##### PROVIDED DATA

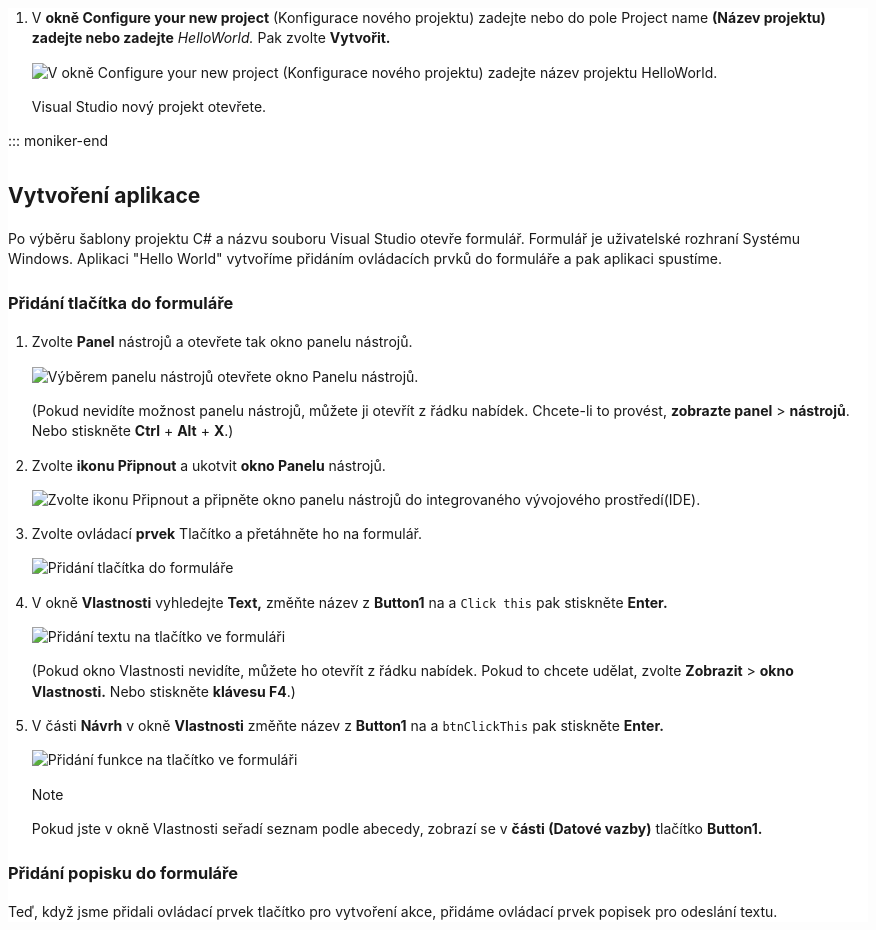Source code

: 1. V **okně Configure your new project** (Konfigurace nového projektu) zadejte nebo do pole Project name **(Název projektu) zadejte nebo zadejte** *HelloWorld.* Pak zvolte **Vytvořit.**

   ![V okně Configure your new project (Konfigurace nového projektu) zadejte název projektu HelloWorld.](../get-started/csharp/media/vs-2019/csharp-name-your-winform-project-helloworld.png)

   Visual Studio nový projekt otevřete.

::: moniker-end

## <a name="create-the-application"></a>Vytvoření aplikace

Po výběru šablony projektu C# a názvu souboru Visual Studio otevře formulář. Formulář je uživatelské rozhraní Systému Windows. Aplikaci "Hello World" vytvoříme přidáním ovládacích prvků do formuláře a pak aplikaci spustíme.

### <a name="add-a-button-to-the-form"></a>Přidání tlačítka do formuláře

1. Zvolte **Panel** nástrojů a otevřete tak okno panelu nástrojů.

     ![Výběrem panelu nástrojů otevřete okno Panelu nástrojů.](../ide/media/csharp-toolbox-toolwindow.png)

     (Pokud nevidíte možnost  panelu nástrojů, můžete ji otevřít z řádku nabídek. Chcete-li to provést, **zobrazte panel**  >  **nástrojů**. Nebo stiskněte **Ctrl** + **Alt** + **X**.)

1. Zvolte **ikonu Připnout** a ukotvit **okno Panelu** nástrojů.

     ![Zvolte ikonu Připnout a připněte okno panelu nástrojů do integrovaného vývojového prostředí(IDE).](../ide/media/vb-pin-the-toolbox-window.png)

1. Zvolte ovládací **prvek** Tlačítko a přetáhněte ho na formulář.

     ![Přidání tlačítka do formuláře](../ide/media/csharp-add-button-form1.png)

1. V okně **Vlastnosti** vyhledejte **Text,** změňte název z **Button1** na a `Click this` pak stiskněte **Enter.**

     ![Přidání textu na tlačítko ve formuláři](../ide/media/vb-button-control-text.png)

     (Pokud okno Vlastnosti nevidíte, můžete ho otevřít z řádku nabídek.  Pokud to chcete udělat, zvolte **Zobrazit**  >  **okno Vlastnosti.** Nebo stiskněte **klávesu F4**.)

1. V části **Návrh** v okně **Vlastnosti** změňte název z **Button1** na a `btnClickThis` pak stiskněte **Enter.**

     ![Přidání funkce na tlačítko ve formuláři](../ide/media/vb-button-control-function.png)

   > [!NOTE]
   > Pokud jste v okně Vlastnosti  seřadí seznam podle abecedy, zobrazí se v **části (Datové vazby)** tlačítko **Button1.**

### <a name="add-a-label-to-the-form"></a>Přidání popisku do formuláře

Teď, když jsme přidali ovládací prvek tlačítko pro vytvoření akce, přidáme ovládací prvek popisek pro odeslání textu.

##########
##### PROVIDED DATA

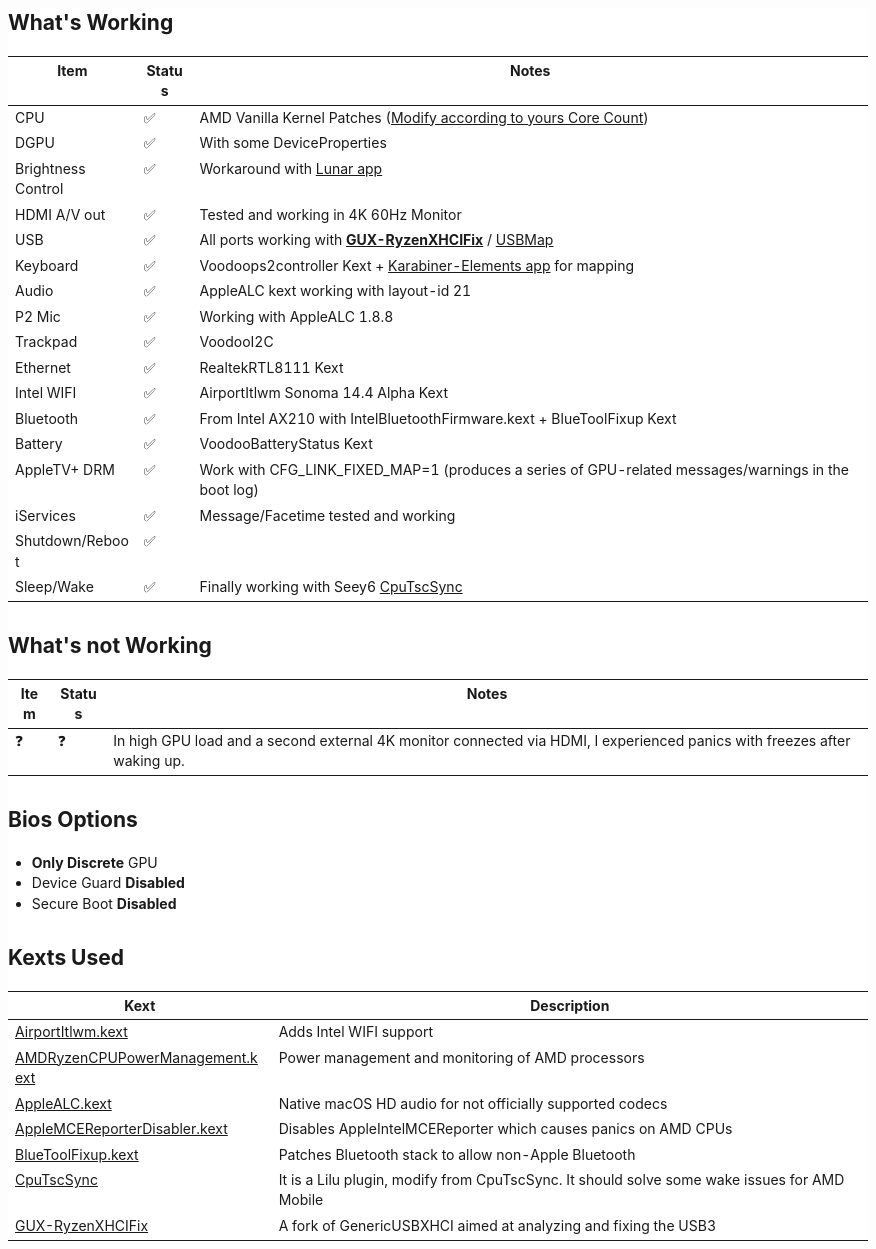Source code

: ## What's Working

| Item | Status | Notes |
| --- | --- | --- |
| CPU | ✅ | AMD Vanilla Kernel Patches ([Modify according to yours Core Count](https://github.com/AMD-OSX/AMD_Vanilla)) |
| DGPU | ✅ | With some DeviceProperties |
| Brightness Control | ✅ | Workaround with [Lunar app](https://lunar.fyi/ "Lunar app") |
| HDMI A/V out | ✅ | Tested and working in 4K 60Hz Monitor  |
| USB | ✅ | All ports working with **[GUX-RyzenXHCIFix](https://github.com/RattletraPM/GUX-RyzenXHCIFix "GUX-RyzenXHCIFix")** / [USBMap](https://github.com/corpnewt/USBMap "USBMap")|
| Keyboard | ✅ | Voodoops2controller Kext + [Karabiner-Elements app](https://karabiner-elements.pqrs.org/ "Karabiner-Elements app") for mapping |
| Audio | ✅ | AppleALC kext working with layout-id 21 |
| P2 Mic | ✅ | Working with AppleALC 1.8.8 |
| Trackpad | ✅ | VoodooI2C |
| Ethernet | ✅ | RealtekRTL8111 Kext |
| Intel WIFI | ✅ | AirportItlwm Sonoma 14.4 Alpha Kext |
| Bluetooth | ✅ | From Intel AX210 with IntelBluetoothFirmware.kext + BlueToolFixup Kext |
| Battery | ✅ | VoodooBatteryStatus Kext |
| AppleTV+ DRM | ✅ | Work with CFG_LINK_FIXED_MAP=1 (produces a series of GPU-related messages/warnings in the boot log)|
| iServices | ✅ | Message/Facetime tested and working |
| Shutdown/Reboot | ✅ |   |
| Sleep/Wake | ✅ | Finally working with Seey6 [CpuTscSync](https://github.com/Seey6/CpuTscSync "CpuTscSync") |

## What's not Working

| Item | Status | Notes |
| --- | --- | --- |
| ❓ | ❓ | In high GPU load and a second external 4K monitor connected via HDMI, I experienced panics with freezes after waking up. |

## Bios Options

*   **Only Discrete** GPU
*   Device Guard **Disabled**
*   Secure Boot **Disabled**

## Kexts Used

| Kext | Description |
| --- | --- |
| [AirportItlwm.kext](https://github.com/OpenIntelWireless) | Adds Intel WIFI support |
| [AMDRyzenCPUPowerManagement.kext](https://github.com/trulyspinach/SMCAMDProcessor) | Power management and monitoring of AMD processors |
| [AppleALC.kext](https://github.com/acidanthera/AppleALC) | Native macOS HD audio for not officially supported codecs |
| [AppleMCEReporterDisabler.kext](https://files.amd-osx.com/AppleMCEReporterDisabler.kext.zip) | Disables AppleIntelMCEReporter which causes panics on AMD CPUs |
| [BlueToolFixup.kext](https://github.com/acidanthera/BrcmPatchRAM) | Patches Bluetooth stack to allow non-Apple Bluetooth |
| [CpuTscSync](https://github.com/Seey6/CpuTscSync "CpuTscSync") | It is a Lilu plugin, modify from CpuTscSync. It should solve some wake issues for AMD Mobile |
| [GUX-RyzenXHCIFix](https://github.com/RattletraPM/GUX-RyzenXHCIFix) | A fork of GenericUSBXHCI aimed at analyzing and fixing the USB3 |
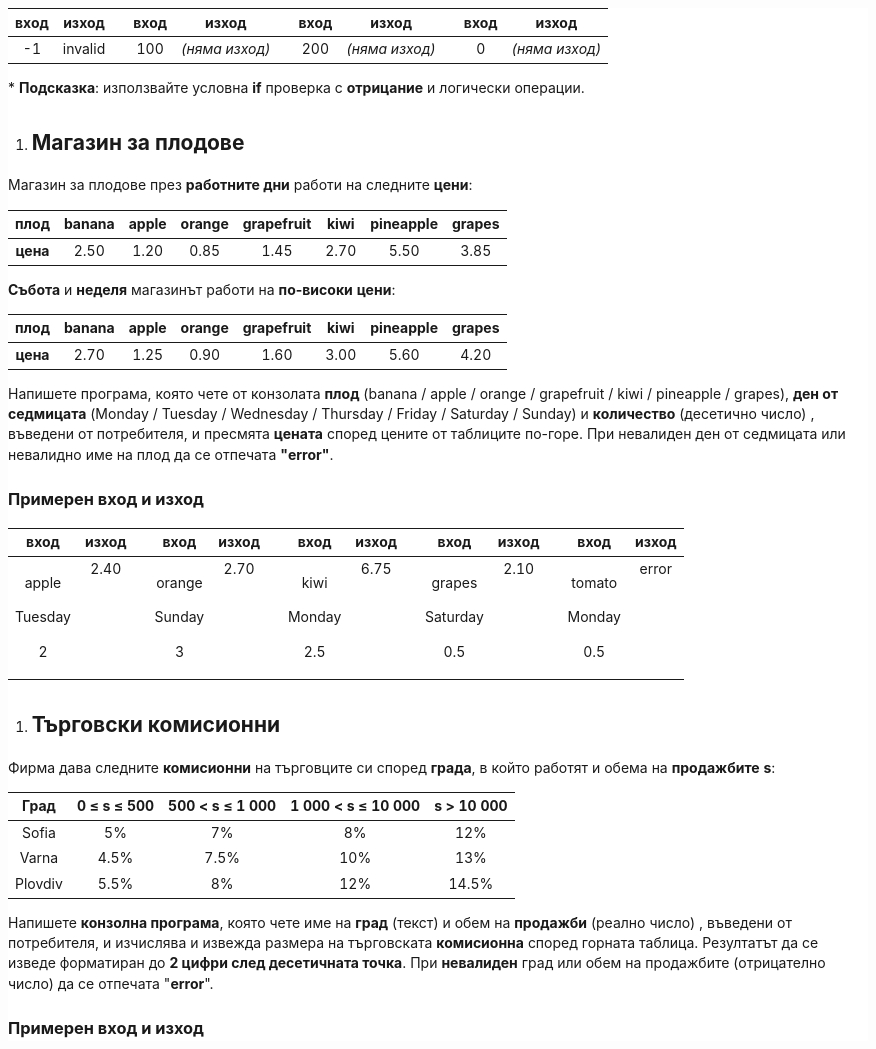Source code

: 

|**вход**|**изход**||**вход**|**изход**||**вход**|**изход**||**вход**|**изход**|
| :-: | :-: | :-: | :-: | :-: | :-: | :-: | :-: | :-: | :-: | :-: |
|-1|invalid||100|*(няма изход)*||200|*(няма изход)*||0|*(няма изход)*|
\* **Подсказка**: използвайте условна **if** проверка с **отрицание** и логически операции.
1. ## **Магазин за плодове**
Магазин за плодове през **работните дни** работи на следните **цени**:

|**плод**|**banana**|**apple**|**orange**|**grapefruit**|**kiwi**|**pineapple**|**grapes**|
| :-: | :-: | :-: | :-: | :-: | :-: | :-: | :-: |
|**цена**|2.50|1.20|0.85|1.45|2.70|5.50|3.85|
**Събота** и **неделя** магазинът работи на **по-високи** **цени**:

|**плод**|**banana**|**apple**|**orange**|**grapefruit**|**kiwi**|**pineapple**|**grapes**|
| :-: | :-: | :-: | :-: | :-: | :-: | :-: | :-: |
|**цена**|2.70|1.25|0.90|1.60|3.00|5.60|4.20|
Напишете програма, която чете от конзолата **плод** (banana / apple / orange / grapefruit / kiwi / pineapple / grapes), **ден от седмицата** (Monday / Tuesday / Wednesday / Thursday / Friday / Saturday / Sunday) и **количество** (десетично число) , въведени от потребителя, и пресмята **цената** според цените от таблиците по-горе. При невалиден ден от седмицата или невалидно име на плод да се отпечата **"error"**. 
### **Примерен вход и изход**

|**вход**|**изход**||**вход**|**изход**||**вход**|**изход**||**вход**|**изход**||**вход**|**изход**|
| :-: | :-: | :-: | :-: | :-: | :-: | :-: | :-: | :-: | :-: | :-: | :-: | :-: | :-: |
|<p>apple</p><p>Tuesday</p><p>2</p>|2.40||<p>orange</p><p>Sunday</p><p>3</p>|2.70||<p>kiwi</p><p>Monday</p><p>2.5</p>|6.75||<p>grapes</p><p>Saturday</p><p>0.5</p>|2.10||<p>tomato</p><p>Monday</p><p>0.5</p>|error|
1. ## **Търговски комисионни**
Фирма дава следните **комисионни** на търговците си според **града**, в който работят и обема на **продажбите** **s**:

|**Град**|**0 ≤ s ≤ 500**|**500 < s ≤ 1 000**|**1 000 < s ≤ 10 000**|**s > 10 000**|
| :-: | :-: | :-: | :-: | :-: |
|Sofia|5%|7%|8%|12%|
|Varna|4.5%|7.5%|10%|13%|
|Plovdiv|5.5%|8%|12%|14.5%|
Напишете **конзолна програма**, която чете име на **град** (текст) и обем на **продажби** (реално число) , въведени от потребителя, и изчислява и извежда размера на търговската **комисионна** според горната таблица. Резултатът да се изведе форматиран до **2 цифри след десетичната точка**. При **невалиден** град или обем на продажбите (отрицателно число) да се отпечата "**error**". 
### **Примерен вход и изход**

##########

## TASK BRIEF
Tally up the lines holding the string "zadejte" in the data above, and respond with nothing but the number.

## TASK RESULT
2